• DATA FOR THIS EXERCISE:
——
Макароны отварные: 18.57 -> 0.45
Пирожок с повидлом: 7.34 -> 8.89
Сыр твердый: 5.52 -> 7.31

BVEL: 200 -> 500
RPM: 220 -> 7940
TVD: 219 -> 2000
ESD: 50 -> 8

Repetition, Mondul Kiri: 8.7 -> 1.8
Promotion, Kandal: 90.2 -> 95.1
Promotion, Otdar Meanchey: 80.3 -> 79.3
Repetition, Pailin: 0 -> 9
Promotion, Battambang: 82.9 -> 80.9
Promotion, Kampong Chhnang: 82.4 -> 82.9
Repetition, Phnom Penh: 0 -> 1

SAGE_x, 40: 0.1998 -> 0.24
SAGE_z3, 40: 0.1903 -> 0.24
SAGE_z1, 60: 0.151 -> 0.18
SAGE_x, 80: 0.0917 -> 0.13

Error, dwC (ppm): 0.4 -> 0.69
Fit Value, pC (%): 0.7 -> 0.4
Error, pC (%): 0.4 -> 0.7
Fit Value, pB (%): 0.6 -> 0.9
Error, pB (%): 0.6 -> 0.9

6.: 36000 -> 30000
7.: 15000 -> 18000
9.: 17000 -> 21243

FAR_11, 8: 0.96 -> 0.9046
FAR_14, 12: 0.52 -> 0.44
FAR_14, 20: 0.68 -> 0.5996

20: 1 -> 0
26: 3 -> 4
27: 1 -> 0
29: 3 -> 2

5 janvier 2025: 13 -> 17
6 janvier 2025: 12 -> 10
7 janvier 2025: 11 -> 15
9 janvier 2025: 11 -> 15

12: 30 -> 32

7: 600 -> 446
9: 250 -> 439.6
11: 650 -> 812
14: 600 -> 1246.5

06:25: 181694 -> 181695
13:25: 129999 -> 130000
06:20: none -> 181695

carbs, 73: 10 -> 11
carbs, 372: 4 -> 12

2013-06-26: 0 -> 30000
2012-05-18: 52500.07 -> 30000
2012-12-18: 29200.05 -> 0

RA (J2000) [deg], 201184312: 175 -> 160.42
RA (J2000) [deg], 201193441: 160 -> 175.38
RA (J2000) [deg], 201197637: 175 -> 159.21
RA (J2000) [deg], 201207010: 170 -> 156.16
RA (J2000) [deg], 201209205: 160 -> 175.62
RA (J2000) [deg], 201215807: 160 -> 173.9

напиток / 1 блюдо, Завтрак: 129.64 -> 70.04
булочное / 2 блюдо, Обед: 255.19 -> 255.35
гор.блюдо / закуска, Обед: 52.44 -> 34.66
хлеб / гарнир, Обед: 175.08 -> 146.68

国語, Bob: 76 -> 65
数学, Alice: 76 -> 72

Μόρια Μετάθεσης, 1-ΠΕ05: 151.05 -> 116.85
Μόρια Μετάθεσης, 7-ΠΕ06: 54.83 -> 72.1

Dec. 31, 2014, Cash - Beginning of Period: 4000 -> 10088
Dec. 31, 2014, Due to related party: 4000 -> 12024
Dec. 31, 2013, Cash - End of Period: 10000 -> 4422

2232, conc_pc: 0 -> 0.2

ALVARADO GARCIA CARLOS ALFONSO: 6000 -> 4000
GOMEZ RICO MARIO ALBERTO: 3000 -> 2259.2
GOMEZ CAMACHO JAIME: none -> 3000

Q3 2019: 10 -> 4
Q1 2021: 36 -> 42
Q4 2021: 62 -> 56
——
• PROBLEM DETAILS: Beginning at the line that holds "Fit Value, pB (%): 0.6 -> 0.9", copy every line through the end of the entries exactly as given, and only those lines.

• RESPONSE BELOW:
Fit Value, pB (%): 0.6 -> 0.9
Error, pB (%): 0.6 -> 0.9

6.: 36000 -> 30000
7.: 15000 -> 18000
9.: 17000 -> 21243

FAR_11, 8: 0.96 -> 0.9046
FAR_14, 12: 0.52 -> 0.44
FAR_14, 20: 0.68 -> 0.5996

20: 1 -> 0
26: 3 -> 4
27: 1 -> 0
29: 3 -> 2

5 janvier 2025: 13 -> 17
6 janvier 2025: 12 -> 10
7 janvier 2025: 11 -> 15
9 janvier 2025: 11 -> 15

12: 30 -> 32

7: 600 -> 446
9: 250 -> 439.6
11: 650 -> 812
14: 600 -> 1246.5

06:25: 181694 -> 181695
13:25: 129999 -> 130000
06:20: none -> 181695

carbs, 73: 10 -> 11
carbs, 372: 4 -> 12

2013-06-26: 0 -> 30000
2012-05-18: 52500.07 -> 30000
2012-12-18: 29200.05 -> 0

RA (J2000) [deg], 201184312: 175 -> 160.42
RA (J2000) [deg], 201193441: 160 -> 175.38
RA (J2000) [deg], 201197637: 175 -> 159.21
RA (J2000) [deg], 201207010: 170 -> 156.16
RA (J2000) [deg], 201209205: 160 -> 175.62
RA (J2000) [deg], 201215807: 160 -> 173.9

напиток / 1 блюдо, Завтрак: 129.64 -> 70.04
булочное / 2 блюдо, Обед: 255.19 -> 255.35
гор.блюдо / закуска, Обед: 52.44 -> 34.66
хлеб / гарнир, Обед: 175.08 -> 146.68

国語, Bob: 76 -> 65
数学, Alice: 76 -> 72

Μόρια Μετάθεσης, 1-ΠΕ05: 151.05 -> 116.85
Μόρια Μετάθεσης, 7-ΠΕ06: 54.83 -> 72.1

Dec. 31, 2014, Cash - Beginning of Period: 4000 -> 10088
Dec. 31, 2014, Due to related party: 4000 -> 12024
Dec. 31, 2013, Cash - End of Period: 10000 -> 4422

2232, conc_pc: 0 -> 0.2

ALVARADO GARCIA CARLOS ALFONSO: 6000 -> 4000
GOMEZ RICO MARIO ALBERTO: 3000 -> 2259.2
GOMEZ CAMACHO JAIME: none -> 3000

Q3 2019: 10 -> 4
Q1 2021: 36 -> 42
Q4 2021: 62 -> 56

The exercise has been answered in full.